Nedir, Nelerdir İçeriği bu Finansal Okuryazarlığın? 

Finansal okuryazarlık, bireyin para ve borcun etkin yönetimi konusunda bilgi edinmesini sağlayan çeşitli finansal bileşenlerden ve becerilerden oluşur. Bireylerin gelirlerini, birikim ve yatırımlarını akıllıca değerlendirip bütçelerini doğru yönetebilme yetkinliğine sahip olmaları şeklinde de tanımlanabilir. OECD tanımına göre finansal okuryazarlık "finansal tüketicilerin finansal ürünler ve kavramlar hakkında bilgilendirilmesini veya finansal risk ve alternatifler arasında tercihte bulunabilecek farkındalığa sahip olmasını temin ederek finansal refahlarını geliştirmek"tir.

Finansal okuryazarlık,  

  • Kişisel bütçe yapmak
  • Tasarruf
  • Borçlanma
  • Yatırım

dahil olmak üzere anlama ve kullanma beceresine sahip olmaktır.   

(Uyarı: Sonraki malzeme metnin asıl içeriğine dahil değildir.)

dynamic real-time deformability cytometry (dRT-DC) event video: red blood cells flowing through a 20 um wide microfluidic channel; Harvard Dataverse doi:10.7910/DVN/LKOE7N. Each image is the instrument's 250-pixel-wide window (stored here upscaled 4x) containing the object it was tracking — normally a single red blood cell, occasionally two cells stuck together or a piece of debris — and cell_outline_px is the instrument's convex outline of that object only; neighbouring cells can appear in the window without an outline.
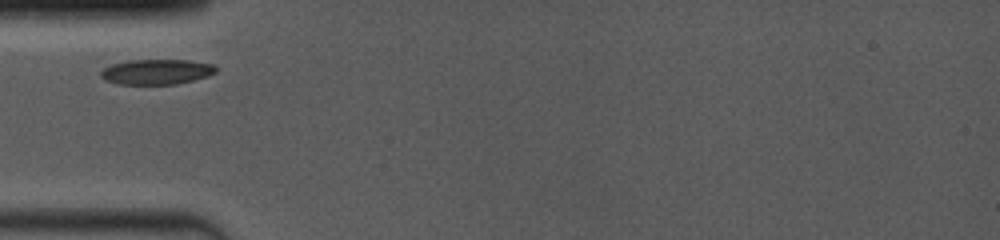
{"species": "common noctule bat (a hibernating species)", "species_latin": "Nyctalus noctula", "temperature_condition": "room temperature", "stored_images_in_passage": 2, "camera_frame_rate_fps": 4000, "um_per_image_px": 0.085, "animal": {"sex": "female", "body_mass_g": 19.0, "forearm_length_mm": 53.3}, "frame": {"image": 1, "passage_image": 1, "time_ms": 0.0, "image_size_px": [1000, 240], "cell_outline_px": [[220, 68], [216, 72], [208, 76], [176, 84], [116, 84], [104, 80], [100, 76], [100, 72], [104, 68], [112, 64], [128, 60], [188, 60], [212, 64]], "centroid_in_image_um": [13.3, 6.1], "position_along_channel_um": 71.7, "area_um2": 16.99}}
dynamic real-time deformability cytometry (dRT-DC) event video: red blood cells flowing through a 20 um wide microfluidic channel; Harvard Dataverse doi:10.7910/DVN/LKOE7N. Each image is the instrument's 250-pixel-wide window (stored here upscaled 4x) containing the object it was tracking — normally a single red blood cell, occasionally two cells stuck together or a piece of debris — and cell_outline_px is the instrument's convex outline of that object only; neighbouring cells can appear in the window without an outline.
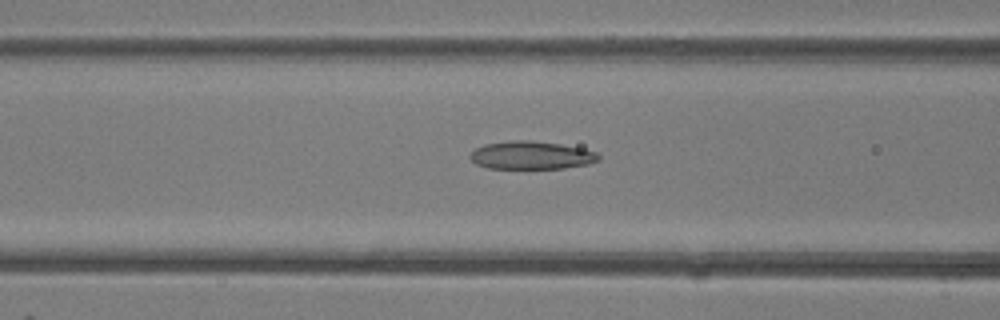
{"species": "common noctule bat (a hibernating species)", "species_latin": "Nyctalus noctula", "temperature_condition": "room temperature", "stored_images_in_passage": 25, "camera_frame_rate_fps": 3000, "um_per_image_px": 0.085, "animal": {"sex": "female"}, "frame": {"image": 1, "passage_image": 7, "time_ms": 2.0, "image_size_px": [1000, 320], "cell_outline_px": [[600, 160], [588, 164], [564, 168], [488, 168], [476, 164], [468, 156], [476, 148], [484, 144], [516, 140], [532, 140], [560, 144], [580, 148], [596, 152], [600, 156]], "centroid_in_image_um": [45.16, 13.2], "position_along_channel_um": 121.4, "area_um2": 20.87}}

Finansal okuryazar olmak, finansal istikrarın artması yoluyla bireylerin yaşam standartlarını iyileştirebilecek çeşitli faydaları ortaya çıkarır, para ve borcun etkili yönetimini sağlar, donanım kazandırarak tasarrufu artırır, daha iyi düzenleme yoluyla giderlerin azaltılmasını sağlar, kredi kartının doğru ve akılcı kullanımını ve iyi bir bütçe yapılmasını sağlar.

*Ülkemizde bireylerin finansal okuryazarlık düzeyi özellikle 2008 küresel finansal krizden sonra önemli hâle gelmiştir.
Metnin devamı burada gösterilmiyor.